Meanwhile, Kennaston read of Endymion and Numa, of Iason and Anchises, of Tannhäuser, and Foulques Plantagenet, and Raymondin de la Forêt, and Olger Danske, and other mortal men to whom old legend-weavers, as if wistfully, accredited the love of immortal mistresses—and of less fortunate nympholepts, frail babbling planet-stricken folk, who had spied by accident upon an inhuman loveliness, and so, must pine away consumed by foiled desire of a beauty which the homes and cities and the tilled places of men did not afford, and life did not bring forth sufficingly. He read Talmudic tales of Sulieman-ben-Daoud—even in name transfigured out of any resemblance to an amasser of reliable axioms—that proud luxurious despot “who went daily to the comeliest of the spirits for wisdom”; and of Arthur and the Lady Nimuë; and of Thomas of Ercildoune, whom the Queen of Faëry drew from the merchants’ market-place with ambiguous kindnesses; and of John Faustus, who “through fantasies and deep cogitations” was enabled to woo successfully a woman that died long before his birth, and so won to his love, as the book recorded, “this stately pearl of Greece, fair Helena, the wife to King Menelaus.”

And, as has been said, the old idea of muses who actually prompted artistic composition, with audible voices, took on another aspect. He came to suspect that other creative writers had shared such a divided life as his was now, for of this he seemed to find traces here and there. Coleridge offered at once an arresting parallel. Yes, Kennaston reflected; and Coleridge had no doubt spoken out in the first glow of wonder, astounded into a sort of treason, when he revealed how he wrote Kubla Khan; so that thus perhaps Coleridge had told far more concerning the origin of this particular poem than he ever did as to his later compositions. Then, also, I have a volume of Herrick from Kennaston’s library with curious comments penciled therein, relative to Lovers How They Come and Part and His Mistress Calling Him to Elysium; a copy of Marlowe’s Tragical History of Doctor Faustus is similarly annotated; and on a fly-leaf in Forster’s Life of Charles Dickens, apropos of passages in the first chapter of the ninth book, Kennaston has inscribed strange speculations very ill suited to general reading. All that Kennaston cared to print, however, concerning the hypothesis he eventually evolved, you will find in The Tinctured Veil, where he has nicely refrained from too-explicit writing, and—of course—does not anywhere pointblank refer to his personal experiences.

Then Kennaston ran afoul of the Rosicrucians, and their quaint dogmas, which appeared so preposterous at first, took on vital meanings presently; and here too he seemed to surprise the cautious whispering of men who neither cared nor dared to speak with candor of all they knew. It seemed to him he understood that whispering which was everywhere apparent in human history; for he too was initiate.

He wondered very often about his uncle....


VII
Of Truisms: Treated Reasonably

HE seemed, indeed, to find food for wonder everywhere. It was as if he had awakened from a dragging nightmare of life made up of unimportant tasks and tedious useless little habits, to see life as it really was, and to rejoice in its exquisite wonderfulness.

How poignantly strange it was that life could afford him nothing save consciousness of the moment immediately at hand!
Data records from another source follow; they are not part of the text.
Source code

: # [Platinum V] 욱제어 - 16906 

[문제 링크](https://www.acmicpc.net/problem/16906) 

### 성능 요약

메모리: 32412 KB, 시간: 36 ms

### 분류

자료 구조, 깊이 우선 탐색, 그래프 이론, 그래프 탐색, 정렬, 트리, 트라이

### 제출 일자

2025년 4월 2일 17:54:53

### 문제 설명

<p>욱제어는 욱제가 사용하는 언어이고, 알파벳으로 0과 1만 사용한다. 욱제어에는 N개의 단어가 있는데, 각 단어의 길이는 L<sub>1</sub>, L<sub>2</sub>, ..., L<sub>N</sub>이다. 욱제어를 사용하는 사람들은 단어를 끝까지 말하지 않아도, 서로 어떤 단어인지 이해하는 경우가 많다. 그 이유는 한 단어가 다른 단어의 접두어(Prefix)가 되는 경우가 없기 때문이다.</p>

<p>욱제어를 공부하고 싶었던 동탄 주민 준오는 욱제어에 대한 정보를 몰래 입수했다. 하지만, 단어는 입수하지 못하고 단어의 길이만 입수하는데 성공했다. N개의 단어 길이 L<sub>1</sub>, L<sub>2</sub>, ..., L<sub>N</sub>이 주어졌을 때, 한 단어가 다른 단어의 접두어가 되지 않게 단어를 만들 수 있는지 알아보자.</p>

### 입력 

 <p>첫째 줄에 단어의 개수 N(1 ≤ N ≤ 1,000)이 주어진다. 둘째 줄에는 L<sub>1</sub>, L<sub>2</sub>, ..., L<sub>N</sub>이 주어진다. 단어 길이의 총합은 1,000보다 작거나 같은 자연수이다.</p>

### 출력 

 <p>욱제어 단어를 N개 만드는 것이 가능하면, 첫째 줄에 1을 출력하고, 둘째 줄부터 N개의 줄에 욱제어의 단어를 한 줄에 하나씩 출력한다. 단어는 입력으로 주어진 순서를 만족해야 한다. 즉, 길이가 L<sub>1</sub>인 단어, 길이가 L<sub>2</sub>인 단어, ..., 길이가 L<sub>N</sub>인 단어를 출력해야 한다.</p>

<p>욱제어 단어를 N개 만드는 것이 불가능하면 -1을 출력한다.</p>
Memory and anticipation, whatever else they might do—and they had important uses, of course, in rousing emotion—yet did not deal directly with reality. What you regretted, or were proud of, having done yesterday was no more real now than the deeds of Cæsar Borgia or St. Paul; and what you looked forward to within the half-hour was as non-existent as the senility of your unborn great-grandchildren. Never was man brought into contact with reality save through the evanescent emotions and sensations of that single moment, that infinitesimal fraction of a second, which was passing now. This commonplace, so simple and so old, bewildered Kennaston when he came unreservedly to recognize its truth....

To live was to be through his senses conscious, one by one, of a restricted number of these fractions of a second. Success in life, then, had nothing to do with bank-accounts or public office, or any step toward increasing the length of one’s obituary notices, but meant to be engrossed utterly by as many as possible of these instants. And complete success required a finding, in these absorbing instants, of employment for every faculty he possessed. It was for this that Kennaston had always vaguely longed; and to this, if only in dreams, he now attained.

If only in dreams he debated: why, and was he not conscious, now, in his dreams, of every moment as it fled? And corporal life in banks and ballrooms and legislative halls and palaces, nowhere had anything more than that to offer mortal men.